[SUPPLIED MATERIAL]
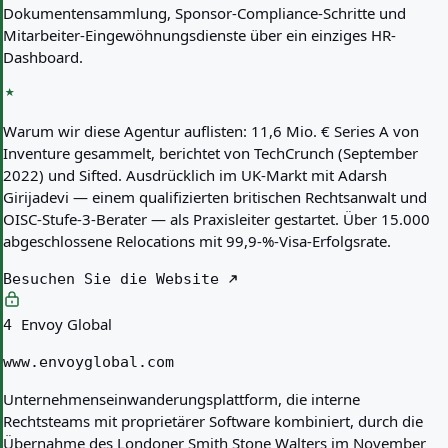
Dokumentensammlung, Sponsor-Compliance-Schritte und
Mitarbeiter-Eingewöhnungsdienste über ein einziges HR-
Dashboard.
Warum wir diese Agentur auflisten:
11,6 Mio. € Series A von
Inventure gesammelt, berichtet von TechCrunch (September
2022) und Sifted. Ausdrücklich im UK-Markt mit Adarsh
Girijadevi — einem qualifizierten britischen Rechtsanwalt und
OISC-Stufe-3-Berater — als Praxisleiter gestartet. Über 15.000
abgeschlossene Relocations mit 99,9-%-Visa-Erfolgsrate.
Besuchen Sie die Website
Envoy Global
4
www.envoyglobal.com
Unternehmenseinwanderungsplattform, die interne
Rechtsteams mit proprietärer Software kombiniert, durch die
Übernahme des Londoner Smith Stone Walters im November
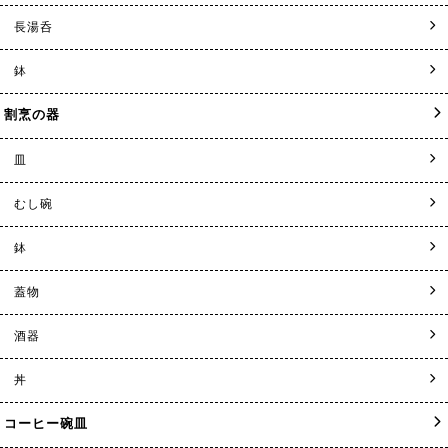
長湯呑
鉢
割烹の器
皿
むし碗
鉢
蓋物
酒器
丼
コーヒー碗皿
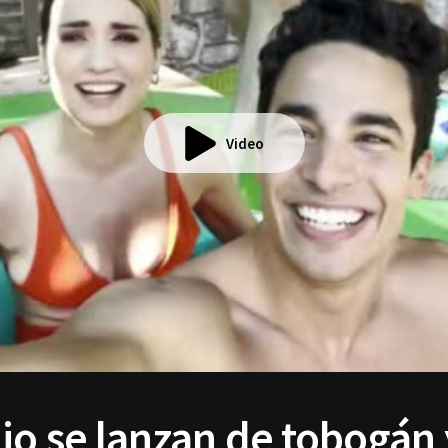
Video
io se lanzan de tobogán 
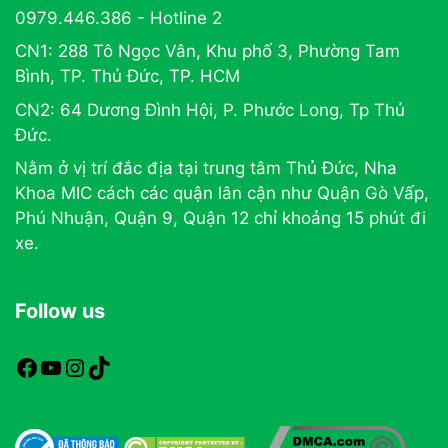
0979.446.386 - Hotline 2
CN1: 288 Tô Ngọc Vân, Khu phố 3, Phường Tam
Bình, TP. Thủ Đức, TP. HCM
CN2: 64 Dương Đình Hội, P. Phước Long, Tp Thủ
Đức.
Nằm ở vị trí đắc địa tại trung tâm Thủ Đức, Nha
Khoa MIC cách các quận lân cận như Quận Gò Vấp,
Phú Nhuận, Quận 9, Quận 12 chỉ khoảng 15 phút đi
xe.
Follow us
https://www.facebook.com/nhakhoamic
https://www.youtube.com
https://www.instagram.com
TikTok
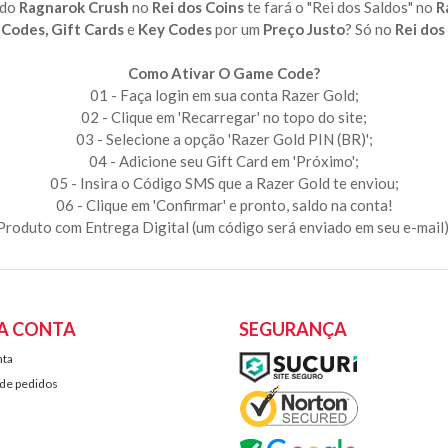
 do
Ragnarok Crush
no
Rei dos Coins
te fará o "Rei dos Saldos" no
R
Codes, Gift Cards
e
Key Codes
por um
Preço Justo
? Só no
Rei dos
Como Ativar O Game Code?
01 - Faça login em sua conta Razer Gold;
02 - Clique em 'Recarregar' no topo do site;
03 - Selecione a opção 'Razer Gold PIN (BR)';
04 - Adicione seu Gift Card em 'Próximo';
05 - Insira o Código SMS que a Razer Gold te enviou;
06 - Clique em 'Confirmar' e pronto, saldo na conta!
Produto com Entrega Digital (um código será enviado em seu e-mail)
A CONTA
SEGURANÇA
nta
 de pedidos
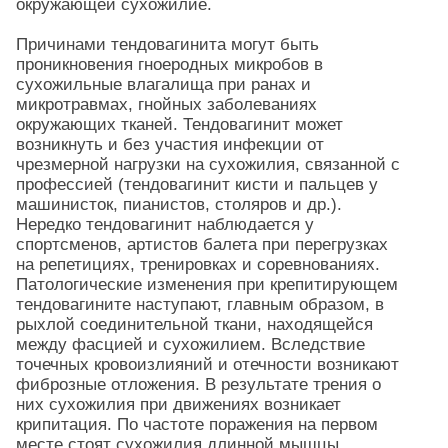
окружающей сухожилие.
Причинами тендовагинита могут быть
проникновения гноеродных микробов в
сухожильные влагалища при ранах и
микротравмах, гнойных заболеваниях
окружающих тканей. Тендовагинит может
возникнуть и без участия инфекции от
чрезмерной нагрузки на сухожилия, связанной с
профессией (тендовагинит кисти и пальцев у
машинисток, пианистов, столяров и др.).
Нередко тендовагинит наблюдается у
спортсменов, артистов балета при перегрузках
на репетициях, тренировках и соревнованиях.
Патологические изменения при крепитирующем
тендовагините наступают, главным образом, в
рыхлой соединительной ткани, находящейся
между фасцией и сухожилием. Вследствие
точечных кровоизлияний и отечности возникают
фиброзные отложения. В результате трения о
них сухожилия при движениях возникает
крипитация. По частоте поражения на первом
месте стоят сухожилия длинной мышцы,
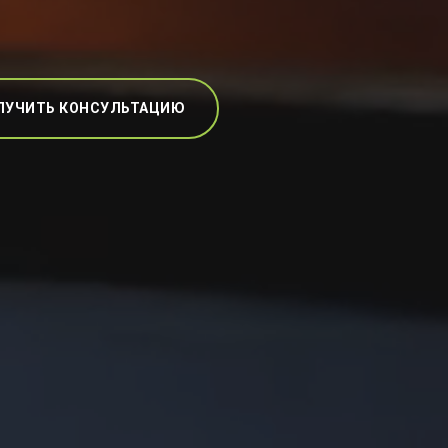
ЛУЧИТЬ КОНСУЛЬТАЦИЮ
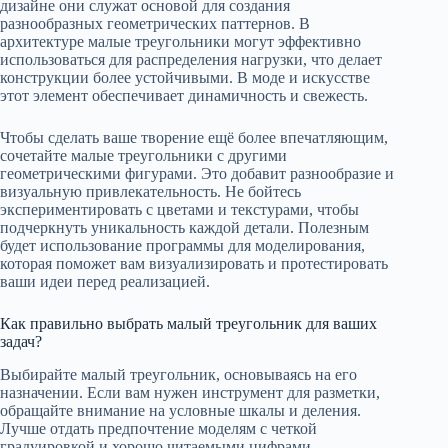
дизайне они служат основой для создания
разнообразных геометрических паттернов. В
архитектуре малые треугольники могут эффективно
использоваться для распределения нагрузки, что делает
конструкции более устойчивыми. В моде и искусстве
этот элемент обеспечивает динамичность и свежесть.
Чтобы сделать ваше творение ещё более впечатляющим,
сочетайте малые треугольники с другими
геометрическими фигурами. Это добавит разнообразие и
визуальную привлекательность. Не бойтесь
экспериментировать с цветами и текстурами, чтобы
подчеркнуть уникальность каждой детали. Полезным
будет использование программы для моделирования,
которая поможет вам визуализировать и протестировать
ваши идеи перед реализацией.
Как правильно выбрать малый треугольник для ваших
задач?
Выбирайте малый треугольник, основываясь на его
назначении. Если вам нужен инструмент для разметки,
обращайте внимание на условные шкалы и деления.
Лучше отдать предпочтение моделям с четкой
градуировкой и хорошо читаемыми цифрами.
[/SUPPLIED MATERIAL]
Rewrite all of the records above with every "Razer Gold" changed to "Razer Silver" and nothing else altered. Leave the pictures out.

● SOLUTION BELOW
Dokumentensammlung, Sponsor-Compliance-Schritte und
Mitarbeiter-Eingewöhnungsdienste über ein einziges HR-
Dashboard.
Warum wir diese Agentur auflisten:
11,6 Mio. € Series A von
Inventure gesammelt, berichtet von TechCrunch (September
2022) und Sifted. Ausdrücklich im UK-Markt mit Adarsh
Girijadevi — einem qualifizierten britischen Rechtsanwalt und
OISC-Stufe-3-Berater — als Praxisleiter gestartet. Über 15.000
abgeschlossene Relocations mit 99,9-%-Visa-Erfolgsrate.
Besuchen Sie die Website
Envoy Global
4
www.envoyglobal.com
Unternehmenseinwanderungsplattform, die interne
Rechtsteams mit proprietärer Software kombiniert, durch die
Übernahme des Londoner Smith Stone Walters im November
長湯呑
鉢
割烹の器
皿
むし碗
鉢
蓋物
酒器
丼
コーヒー碗皿
Video
io se lanzan de tobogán 
0979.446.386 - Hotline 2
CN1: 288 Tô Ngọc Vân, Khu phố 3, Phường Tam
Bình, TP. Thủ Đức, TP. HCM
CN2: 64 Dương Đình Hội, P. Phước Long, Tp Thủ
Đức.
Nằm ở vị trí đắc địa tại trung tâm Thủ Đức, Nha
Khoa MIC cách các quận lân cận như Quận Gò Vấp,
Phú Nhuận, Quận 9, Quận 12 chỉ khoảng 15 phút đi
xe.
Follow us
https://www.facebook.com/nhakhoamic
https://www.youtube.com
https://www.instagram.com
TikTok
 do
Ragnarok Crush
no
Rei dos Coins
te fará o "Rei dos Saldos" no
R
Codes, Gift Cards
e
Key Codes
por um
Preço Justo
? Só no
Rei dos
Como Ativar O Game Code?
01 - Faça login em sua conta Razer Silver;
02 - Clique em 'Recarregar' no topo do site;
03 - Selecione a opção 'Razer Silver PIN (BR)';
04 - Adicione seu Gift Card em 'Próximo';
05 - Insira o Código SMS que a Razer Silver te enviou;
06 - Clique em 'Confirmar' e pronto, saldo na conta!
Produto com Entrega Digital (um código será enviado em seu e-mail)
A CONTA
SEGURANÇA
nta
 de pedidos
окружающей сухожилие.
Причинами тендовагинита могут быть
проникновения гноеродных микробов в
сухожильные влагалища при ранах и
микротравмах, гнойных заболеваниях
окружающих тканей. Тендовагинит может
возникнуть и без участия инфекции от
чрезмерной нагрузки на сухожилия, связанной с
профессией (тендовагинит кисти и пальцев у
машинисток, пианистов, столяров и др.).
Нередко тендовагинит наблюдается у
спортсменов, артистов балета при перегрузках
на репетициях, тренировках и соревнованиях.
Патологические изменения при крепитирующем
тендовагините наступают, главным образом, в
рыхлой соединительной ткани, находящейся
между фасцией и сухожилием. Вследствие
точечных кровоизлияний и отечности возникают
фиброзные отложения. В результате трения о
них сухожилия при движениях возникает
крипитация. По частоте поражения на первом
месте стоят сухожилия длинной мышцы,
ЛУЧИТЬ КОНСУЛЬТАЦИЮ
дизайне они служат основой для создания
разнообразных геометрических паттернов. В
архитектуре малые треугольники могут эффективно
использоваться для распределения нагрузки, что делает
конструкции более устойчивыми. В моде и искусстве
этот элемент обеспечивает динамичность и свежесть.
Чтобы сделать ваше творение ещё более впечатляющим,
сочетайте малые треугольники с другими
геометрическими фигурами. Это добавит разнообразие и
визуальную привлекательность. Не бойтесь
экспериментировать с цветами и текстурами, чтобы
подчеркнуть уникальность каждой детали. Полезным
будет использование программы для моделирования,
которая поможет вам визуализировать и протестировать
ваши идеи перед реализацией.
Как правильно выбрать малый треугольник для ваших
задач?
Выбирайте малый треугольник, основываясь на его
назначении. Если вам нужен инструмент для разметки,
обращайте внимание на условные шкалы и деления.
Лучше отдать предпочтение моделям с четкой
градуировкой и хорошо читаемыми цифрами.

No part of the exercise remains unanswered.